CHARACTERIZATION OF 1,3-BETA-D-GLUCAN (CALLOSE) SYNTHESIS IN ROOTS OF TRITICUM-AESTIVUM IN RESPONSE TO ALUMINUM TOXICITY

To develop a sensitive marker for aluminum (Al) toxicity, synthesis of 1,3-beta-D-glucan (callose) in 5-mm root tips of Triticum aestivum was examined using spectrofluorometry. In a time course study where an Al-sensitive cultivar, Neepawa, was exposed to 75 mu M Al, a rapid phase of callose synthesis was observed in the first 6-12 h, followed by a slower linear phase with no saturation up to 48 h. Treatment with Al increased accumulation of callose by 86% within 30 min and by 3821% after 48 h. In experiments comparing genotypes, more callose accumulated in roots of Al-sensitive cultivars than in Al-resistant cultivars/lines after 2-h and 24-h exposure. Accumulation of callose increased at concentrations as low as 5 mu M Al and continued to increase with saturation occurring between 250 and 500 mu M Al. callose synthesis was negatively correlated with root growth. An Al-resistant experimental line, PT 741, and an Al-sensitive cultivar, Neepawa, accumulated callose to a similar extent when faced with concentrations of Al that produced equal reductions in root growth.

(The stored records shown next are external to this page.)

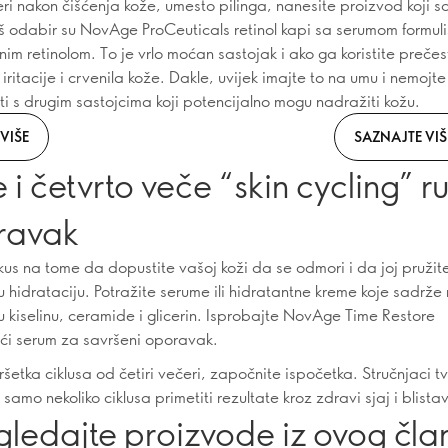
ri nakon čišćenja kože, umesto pilinga, nanesite proizvod koji s
aš odabir su NovAge ProCeuticals retinol kapi sa serumom formuli
nim retinolom. To je vrlo moćan sastojak i ako ga koristite preče
iritacije i crvenila kože. Dakle, uvijek imajte to na umu i nemojt
i s drugim sastojcima koji potencijalno mogu nadražiti kožu.
VIŠE
SAZNAJTE VIŠ
 i četvrto veče “skin cycling” ru
ravak
kus na tome da dopustite vašoj koži da se odmori i da joj pružit
 hidrataciju. Potražite serume ili hidratantne kreme koje sadrže 
u kiselinu, ceramide i glicerin. Isprobajte NovAge Time Restore
jući serum za savršeni oporavak.
šetka ciklusa od četiri večeri, započnite ispočetka. Stručnjaci t
samo nekoliko ciklusa primetiti rezultate kroz zdravi sjaj i blista
gledajte proizvode iz ovog čla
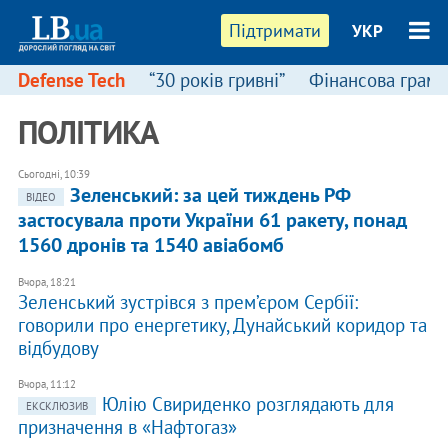
Підтримати
УКР
Defense Tech
“30 років гривні”
Фінансова грамо
ПОЛІТИКА
Сьогодні, 10:39
Зеленський: за цей тиждень РФ
ВІДЕО
застосувала проти України 61 ракету, понад
1560 дронів та 1540 авіабомб
Вчора, 18:21
Зеленський зустрівся з прем’єром Сербії:
говорили про енергетику, Дунайський коридор та
відбудову
Вчора, 11:12
Юлію Свириденко розглядають для
ЕКСКЛЮЗИВ
призначення в «Нафтогаз»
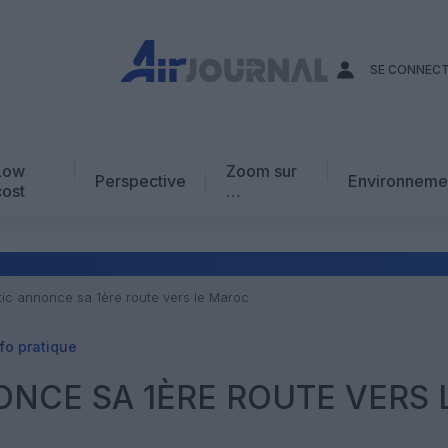
SE CONNEC
Low
Zoom sur
Perspective
Environneme
cost
…
Edito
En chiffres
Avis d’expert
tic annonce sa 1ère route vers le Maroc
AJ Académie
fo pratique
Vidéo
ONCE SA 1ÈRE ROUTE VERS 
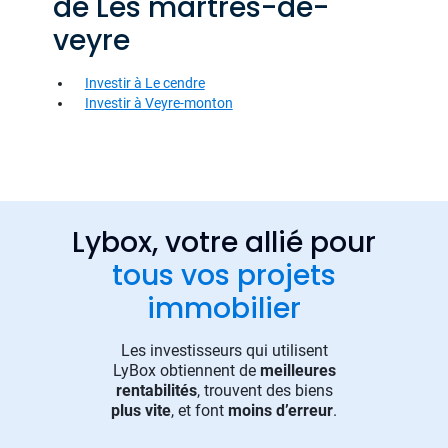
de Les martres-de-
veyre
Investir à Le cendre
Investir à Veyre-monton
Lybox, votre allié pour
tous vos projets
immobilier
Les investisseurs qui utilisent
LyBox obtiennent de
meilleures
rentabilités
, trouvent des biens
plus vite
, et font
moins d’erreur
.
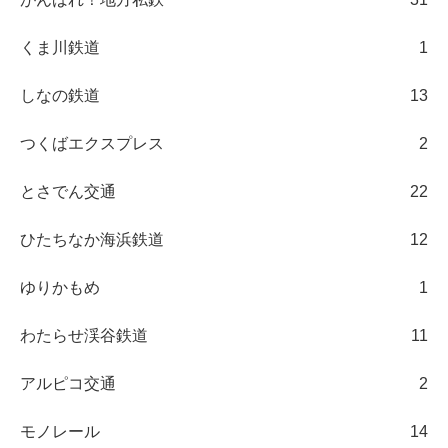
くま川鉄道
1
しなの鉄道
13
つくばエクスプレス
2
とさでん交通
22
ひたちなか海浜鉄道
12
ゆりかもめ
1
わたらせ渓谷鉄道
11
アルピコ交通
2
モノレール
14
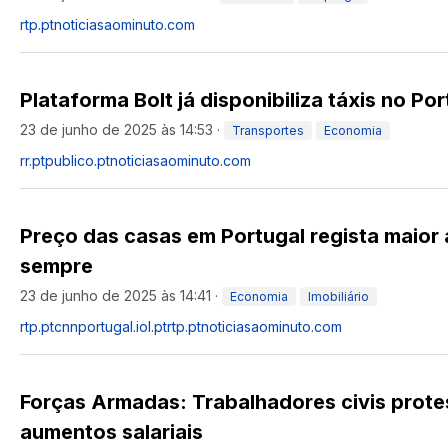
rtp.pt
noticiasaominuto.com
Plataforma Bolt já disponibiliza táxis no Por
23 de junho de 2025 às 14:53
·
Transportes
Economia
rr.pt
publico.pt
noticiasaominuto.com
Preço das casas em Portugal regista maior
sempre
23 de junho de 2025 às 14:41
·
Economia
Imobiliário
rtp.pt
cnnportugal.iol.pt
rtp.pt
noticiasaominuto.com
Forças Armadas: Trabalhadores civis prot
aumentos salariais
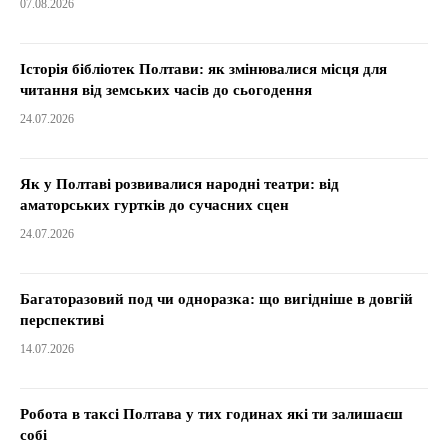
07.08.2026
Історія бібліотек Полтави: як змінювалися місця для
читання від земських часів до сьогодення
24.07.2026
Як у Полтаві розвивалися народні театри: від
аматорських гуртків до сучасних сцен
24.07.2026
Багаторазовий под чи одноразка: що вигідніше в довгій
перспективі
14.07.2026
Робота в таксі Полтава у тих годинах які ти залишаєш
собі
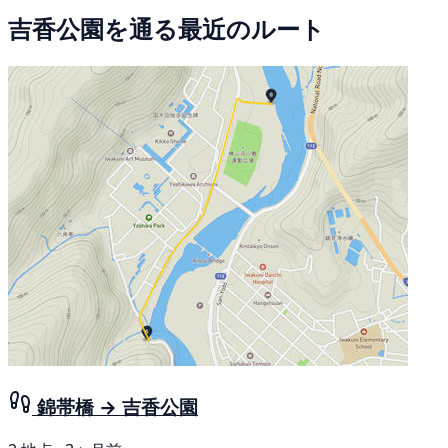
吉香公園を通る最近のルート
錦帯橋 → 吉香公園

Because accumulation of callose reflects cumulative exposure to Al, a second technique based upon labeling of callose with [C-14]glucose was developed to measure current synthesis. Treatment with Al increased incorporation of C-14 into laminarinase (a 1,3(1,3; 1,4)-beta-D-glucan 3 (4)-glucanohydrolase, EC 3.2.1.6) digestion products from cell-wall material isolated from both the Al-sensitive Neepawa and Al-resistant PT 741. Greater incorporation of C-14 was observed in Neepawa over a broad range of Al concentrations (0-250 mu M). Results of both spectrofluorometric and C-14 labeling studies support the use of callose synthesis as a rapid and sensitive marker for Al-induced injury.